## YOUR INSTRUCTIONS
Which lines below mention "plus"? Pick each one out.

:::

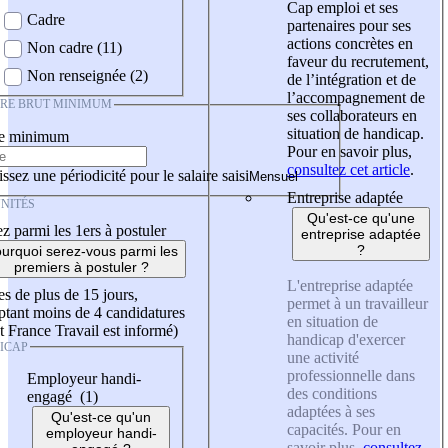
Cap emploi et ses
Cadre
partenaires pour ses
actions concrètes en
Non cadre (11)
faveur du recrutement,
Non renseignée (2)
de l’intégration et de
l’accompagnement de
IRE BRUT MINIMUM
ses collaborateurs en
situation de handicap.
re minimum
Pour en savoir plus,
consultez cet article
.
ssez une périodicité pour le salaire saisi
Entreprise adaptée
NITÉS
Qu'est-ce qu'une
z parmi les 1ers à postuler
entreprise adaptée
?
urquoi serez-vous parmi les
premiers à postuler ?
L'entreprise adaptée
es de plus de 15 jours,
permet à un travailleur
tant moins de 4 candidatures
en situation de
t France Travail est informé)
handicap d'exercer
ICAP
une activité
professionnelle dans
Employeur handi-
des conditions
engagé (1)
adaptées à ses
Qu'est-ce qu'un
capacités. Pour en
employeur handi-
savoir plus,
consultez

:::

## ANSWER SECTION
Pour en savoir plus,
es de plus de 15 jours,
savoir plus,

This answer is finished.